Nearly 491,000 Japan-bound air tickets booked from China have been cancelled in a matter of days after a China–Japan travel spat errupts. The cancellation of roughly a third of all existing bookings is sending a shiver through one of Japan’s most China-reliant sectors.
The shockwave followed an unusually blunt advisory from Beijing, which urged Chinese citizens to avoid travel to Japan after Prime Minister Fumio Kishida suggested Tokyo could intervene militarily if China attacked Taiwan. The message landed loudly in a market where outbound tourism often mirrors political mood swings and where consumer sentiment can flip almost instantly.
Airlines moved fast. Within hours of Beijing’s advisory, major Chinese carriers rolled out full refunds and no-penalty itinerary changes for Japan-bound tickets, clearing the way for cancellations at scale. Reports also suggest some state-owned enterprises told staff to suspend personal travel applications to Japan, adding another layer of caution even without a formal nationwide directive.
Taken together, the China–Japan travel spat signals more than a brief wobble – at least in the near term. It’s not unprecedented: during the 2012 Senkaku/Diaoyu Islands flare-up, Chinese tourism to Japan plunged before rebounding once tensions eased.

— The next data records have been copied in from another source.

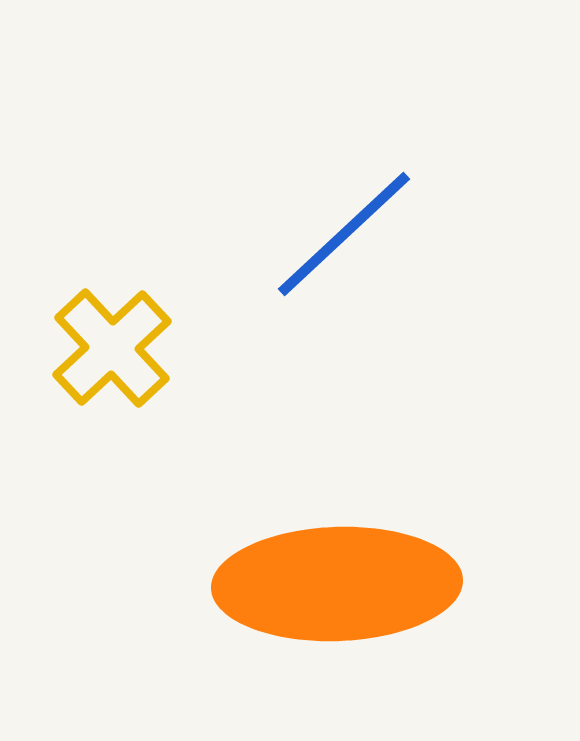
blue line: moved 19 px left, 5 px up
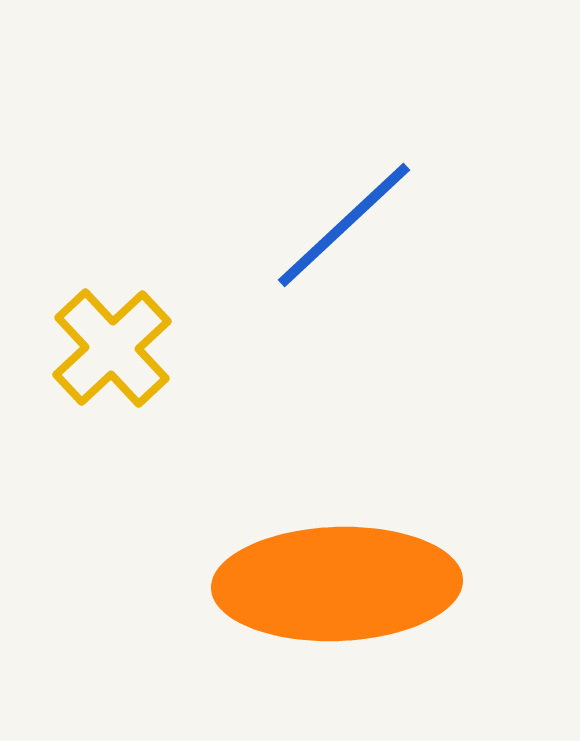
blue line: moved 9 px up
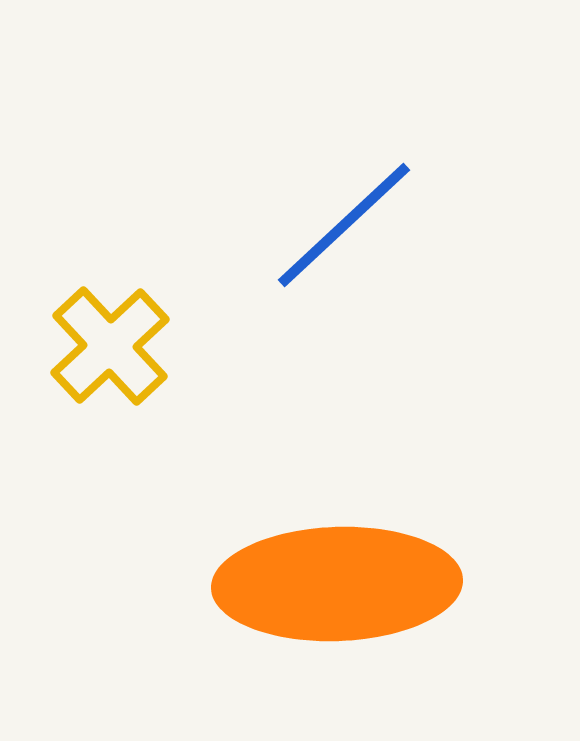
yellow cross: moved 2 px left, 2 px up
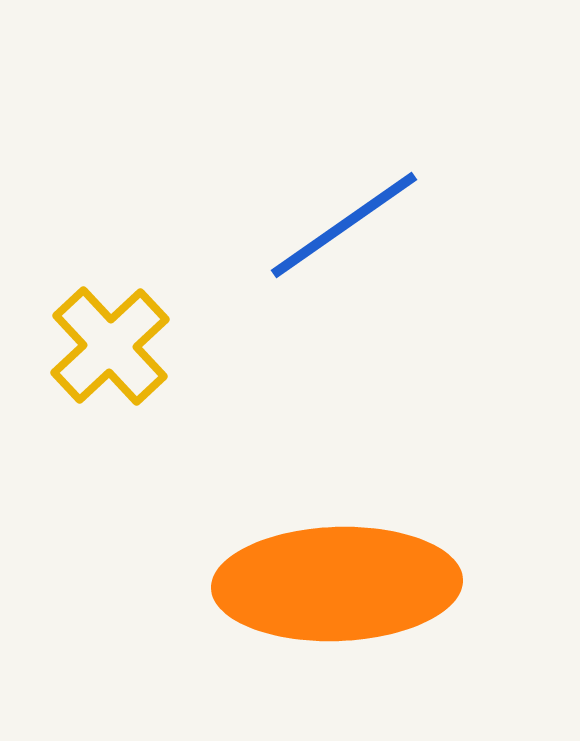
blue line: rotated 8 degrees clockwise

The same pattern could play out again. But for now, the advisory, the rapid airline response and the SOE-level caution all point to a chill that, while likely temporary, is very much real.

Chinese travellers normally account for roughly a quarter of Japan’s inbound tourism and punch well above their weight in per-capita spending. Tokyo felt that loss immediately. Local media reported sudden drops in hotel occupancy forecasts for late 2025 and early 2026, as operators braced for a winter without their most valuable customer base.
But the implications stretch well beyond Japan’s tourism trade. The scale and speed of cancellations signals tourism as a new lever for Beijing to pull when China’s neighbours don’t play ball. Discouraging leisure travel is a low-cost, high-visibility way to broadcast displeasure without touching trade.
The question now is whether this freeze becomes structural. If the advisory stays in place – or if rhetoric around Taiwan hardens further – Japan’s most dependable inbound engine could remain stalled well into 2026. And for both sides, a once-routine flow of tourists has become another proxy battleground in an increasingly brittle regional relationship.